Entering and exiting the Senate through that entrance on Thursday afternoon, Feinstein declined to answer any shouted questions from reporters about her health other than to say “hi” to the assembled press corps.
But earlier in the day, she spoke briefly at a Judiciary panel meeting in favor of a slate of policing bills, referencing her nine years as San Francisco mayor during the late 1970s and 1980s and her support for “cops on the beat.” Despite her restricted mobility and colleagues’ impressions that she’s in pain, her voice was strong and clear.
Exiting the meeting, surrounded by staff, Feinstein wouldn’t respond to questions from reporters.
Colleagues are reluctant to openly discuss the health of the Golden State’s senior senator, but they’re not hearing much from her, either. Senate colleagues describe two reactions that might sound at odds: They are glad she has returned to work, but they see that she remains unwell and they are concerned.
“I’m glad to have her back. Clearly she’s physically in discomfort, and I consider [her] a friend. And I hope physically she gets stronger and can participate more regularly,” said Sen. Lindsey Graham (R-S.C.), ranking member of the Judiciary panel.
But the Judiciary Committee is clearly working around Feinstein, placing nominations on meeting agendas that only get taken up if she is able to appear. And Durbin has been explicit about the constraints of her limited return to work.
“If Sen. Feinstein arrives, we may be able to take up those additional nominees,” he said at the top of Feinstein’s first meeting back, which she did eventually attend and helped Democrats clear nominees along party lines.

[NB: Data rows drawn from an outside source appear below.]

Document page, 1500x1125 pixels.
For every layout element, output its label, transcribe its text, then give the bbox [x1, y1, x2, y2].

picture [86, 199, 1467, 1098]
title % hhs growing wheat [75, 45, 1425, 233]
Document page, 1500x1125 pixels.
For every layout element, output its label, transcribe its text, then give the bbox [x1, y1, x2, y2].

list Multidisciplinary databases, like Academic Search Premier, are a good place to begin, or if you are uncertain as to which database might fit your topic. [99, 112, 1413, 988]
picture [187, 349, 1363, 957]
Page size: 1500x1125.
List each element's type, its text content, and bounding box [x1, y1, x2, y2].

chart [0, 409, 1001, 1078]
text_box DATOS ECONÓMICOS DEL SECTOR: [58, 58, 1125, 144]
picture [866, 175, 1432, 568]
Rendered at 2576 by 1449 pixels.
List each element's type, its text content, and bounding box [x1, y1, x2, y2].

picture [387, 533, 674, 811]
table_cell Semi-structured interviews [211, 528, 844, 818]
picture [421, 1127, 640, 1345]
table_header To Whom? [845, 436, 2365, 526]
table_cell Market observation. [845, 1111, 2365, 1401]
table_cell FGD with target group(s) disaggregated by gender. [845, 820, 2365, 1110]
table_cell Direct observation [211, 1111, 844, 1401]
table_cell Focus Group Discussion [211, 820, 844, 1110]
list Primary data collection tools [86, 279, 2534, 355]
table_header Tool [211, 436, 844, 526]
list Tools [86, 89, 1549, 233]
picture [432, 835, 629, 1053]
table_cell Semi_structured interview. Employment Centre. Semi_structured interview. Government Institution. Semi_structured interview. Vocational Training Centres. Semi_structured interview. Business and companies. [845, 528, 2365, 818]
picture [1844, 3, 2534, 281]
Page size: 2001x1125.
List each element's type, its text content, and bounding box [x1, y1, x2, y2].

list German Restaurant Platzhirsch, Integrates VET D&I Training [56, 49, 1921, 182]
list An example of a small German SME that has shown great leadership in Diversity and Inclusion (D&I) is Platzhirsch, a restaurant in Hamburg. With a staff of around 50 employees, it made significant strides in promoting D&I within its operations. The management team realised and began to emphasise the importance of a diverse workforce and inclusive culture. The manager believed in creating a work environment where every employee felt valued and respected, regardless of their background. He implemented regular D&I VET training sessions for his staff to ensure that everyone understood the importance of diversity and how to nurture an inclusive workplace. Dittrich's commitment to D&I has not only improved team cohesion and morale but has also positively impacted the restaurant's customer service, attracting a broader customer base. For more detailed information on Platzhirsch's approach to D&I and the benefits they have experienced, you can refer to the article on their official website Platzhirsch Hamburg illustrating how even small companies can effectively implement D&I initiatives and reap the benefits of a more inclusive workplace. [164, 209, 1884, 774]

Durbin said this week that he’s “being careful to invite her when she is ready” and that “her staff gives us indications” of when she will be able to participate. He said he and his staff talk “day to day” with her aides about scheduling.
Feinstein is also an appropriator, a coveted committee post that usually means significant control over federal dollars. But her colleagues are candid about the reality: she isn’t needed at hearings or in closed-door spending negotiations.
Tester described her lighter schedule as “less of an issue” on the appropriations panel, because “seldom do we need to take meaningful votes until we get the markup.”
Compared with the relentless Judiciary schedule, Senate spending bill markups aren’t set to start until at least June.
Feinstein also serves on the Intelligence Committee, which she formerly chaired, but hasn’t been back to its meetings or briefings, per her colleagues.
“I haven’t seen her,” ranking member Sen. Marco Rubio (R-Fla.) said. “But her designee is there at every one of our meetings.”
If anything, Feinstein’s condition has prompted awkward public ruminations among lawmakers about their own mortality.
“It’s a very hard situation because, let’s face it, when I’m 89 years old I’ll be long dead. Trust me,” Tester said.